> [EXERCISE TASKS]
**a)** Quote the passage on editing posts from "It sounds like" up to and including "and encourages upvotes.".
**b)** Lay out the listing as a JSON list of strings, one per line, from its first line up to and including the line with "館（1,509則評價的平均評分是8.5）和努沙南太平洋度假酒". Skip any blank lines.

> [PROVIDED PASSAGE]
It sounds like it would help to change your perspective. The way I see editing is it's like an exchange: when I see mistakes in others' posts I fix them, and when people see mistakes in my posts they fix them. Nobody's perfect, but having others edit your posts might make you at least look closer to perfect ;)

I don't see it really being a big problem if these edits are being done quickly either (although I usually only edit posts that are at least 5 minutes old). Sometimes an early edit prevents downvotes and encourages upvotes.

If it's just a comment suggesting a change, the right action is to implement the fix, then flag as "no longer needed" so the comment is deleted. (If the comment was rude, then you could flag it as "unfriendly or unkind".)

On the other hand, if you see an inappropriate edit (e.g. switching the spelling between American and British spellings, switching brace style in code, edits accidentally that make the grammar worse), you should feel free to roll it back. If it's a suggested edit you can just reject it. (If there was anything good in the edit, the right action may be to just accept it and edit the parts you don't like, since it's often less work.)

Edits that are not just bad and are actually malicious (e.g. add spam or abusive language, either in the edit summary or in the edit itself) should be either:

  • Rejected with the spam or vandalism reason (if a suggested edit). This reason triggers rate limits faster than the others, which is important when it's a spate of bad edits.
  • Flagged (if it's not a suggested edit or a suggested edit was wrongfully approved). You can flag the post that was edited maliciously for moderator attention, making sure that you're clear on what the problem is.

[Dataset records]

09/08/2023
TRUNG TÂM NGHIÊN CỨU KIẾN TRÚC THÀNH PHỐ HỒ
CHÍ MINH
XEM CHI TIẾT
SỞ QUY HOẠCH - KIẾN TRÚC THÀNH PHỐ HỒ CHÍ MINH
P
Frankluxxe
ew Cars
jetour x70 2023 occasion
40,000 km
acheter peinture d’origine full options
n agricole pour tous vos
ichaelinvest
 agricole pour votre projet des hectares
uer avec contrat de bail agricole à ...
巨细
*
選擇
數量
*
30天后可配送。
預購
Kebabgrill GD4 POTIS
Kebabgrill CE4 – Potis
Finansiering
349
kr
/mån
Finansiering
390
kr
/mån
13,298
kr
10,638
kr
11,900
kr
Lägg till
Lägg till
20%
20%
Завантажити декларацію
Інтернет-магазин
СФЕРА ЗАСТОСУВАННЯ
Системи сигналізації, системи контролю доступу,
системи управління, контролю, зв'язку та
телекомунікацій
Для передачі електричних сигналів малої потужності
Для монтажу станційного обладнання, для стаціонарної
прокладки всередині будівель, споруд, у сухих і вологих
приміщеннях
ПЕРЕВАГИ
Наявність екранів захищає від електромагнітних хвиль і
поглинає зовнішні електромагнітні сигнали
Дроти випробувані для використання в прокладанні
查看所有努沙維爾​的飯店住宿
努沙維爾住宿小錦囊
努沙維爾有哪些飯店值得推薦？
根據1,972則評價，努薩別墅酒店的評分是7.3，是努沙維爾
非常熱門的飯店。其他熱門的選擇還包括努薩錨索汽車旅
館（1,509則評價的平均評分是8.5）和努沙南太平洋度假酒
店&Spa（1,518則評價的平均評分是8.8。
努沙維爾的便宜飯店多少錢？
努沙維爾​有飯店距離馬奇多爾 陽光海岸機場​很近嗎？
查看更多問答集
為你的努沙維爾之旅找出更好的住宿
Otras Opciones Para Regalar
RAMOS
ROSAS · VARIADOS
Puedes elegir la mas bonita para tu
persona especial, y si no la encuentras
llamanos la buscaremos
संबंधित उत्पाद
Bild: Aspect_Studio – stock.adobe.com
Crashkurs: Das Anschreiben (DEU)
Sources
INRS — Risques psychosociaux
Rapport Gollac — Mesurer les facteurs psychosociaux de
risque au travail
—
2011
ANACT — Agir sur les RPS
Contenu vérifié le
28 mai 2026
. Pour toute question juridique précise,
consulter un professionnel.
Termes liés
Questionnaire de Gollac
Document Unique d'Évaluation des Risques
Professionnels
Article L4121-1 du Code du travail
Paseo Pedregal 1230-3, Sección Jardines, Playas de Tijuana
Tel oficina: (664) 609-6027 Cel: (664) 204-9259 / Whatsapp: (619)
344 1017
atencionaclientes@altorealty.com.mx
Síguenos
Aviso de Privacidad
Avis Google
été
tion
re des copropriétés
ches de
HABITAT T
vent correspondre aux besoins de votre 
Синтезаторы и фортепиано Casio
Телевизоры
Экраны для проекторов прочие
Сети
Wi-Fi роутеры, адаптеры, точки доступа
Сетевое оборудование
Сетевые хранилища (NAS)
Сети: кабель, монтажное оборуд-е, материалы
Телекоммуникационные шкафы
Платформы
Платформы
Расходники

> [TASK RESULTS]
**a)**
It sounds like it would help to change your perspective. The way I see editing is it's like an exchange: when I see mistakes in others' posts I fix them, and when people see mistakes in my posts they fix them. Nobody's perfect, but having others edit your posts might make you at least look closer to perfect ;)

I don't see it really being a big problem if these edits are being done quickly either (although I usually only edit posts that are at least 5 minutes old). Sometimes an early edit prevents downvotes and encourages upvotes.

**b)**
[
  "09/08/2023",
  "TRUNG TÂM NGHIÊN CỨU KIẾN TRÚC THÀNH PHỐ HỒ",
  "CHÍ MINH",
  "XEM CHI TIẾT",
  "SỞ QUY HOẠCH - KIẾN TRÚC THÀNH PHỐ HỒ CHÍ MINH",
  "P",
  "Frankluxxe",
  "ew Cars",
  "jetour x70 2023 occasion",
  "40,000 km",
  "acheter peinture d’origine full options",
  "n agricole pour tous vos",
  "ichaelinvest",
  " agricole pour votre projet des hectares",
  "uer avec contrat de bail agricole à ...",
  "巨细",
  "*",
  "選擇",
  "數量",
  "*",
  "30天后可配送。",
  "預購",
  "Kebabgrill GD4 POTIS",
  "Kebabgrill CE4 – Potis",
  "Finansiering",
  "349",
  "kr",
  "/mån",
  "Finansiering",
  "390",
  "kr",
  "/mån",
  "13,298",
  "kr",
  "10,638",
  "kr",
  "11,900",
  "kr",
  "Lägg till",
  "Lägg till",
  "20%",
  "20%",
  "Завантажити декларацію",
  "Інтернет-магазин",
  "СФЕРА ЗАСТОСУВАННЯ",
  "Системи сигналізації, системи контролю доступу,",
  "системи управління, контролю, зв'язку та",
  "телекомунікацій",
  "Для передачі електричних сигналів малої потужності",
  "Для монтажу станційного обладнання, для стаціонарної",
  "прокладки всередині будівель, споруд, у сухих і вологих",
  "приміщеннях",
  "ПЕРЕВАГИ",
  "Наявність екранів захищає від електромагнітних хвиль і",
  "поглинає зовнішні електромагнітні сигнали",
  "Дроти випробувані для використання в прокладанні",
  "查看所有努沙維爾​的飯店住宿",
  "努沙維爾住宿小錦囊",
  "努沙維爾有哪些飯店值得推薦？",
  "根據1,972則評價，努薩別墅酒店的評分是7.3，是努沙維爾",
  "非常熱門的飯店。其他熱門的選擇還包括努薩錨索汽車旅",
  "館（1,509則評價的平均評分是8.5）和努沙南太平洋度假酒"
]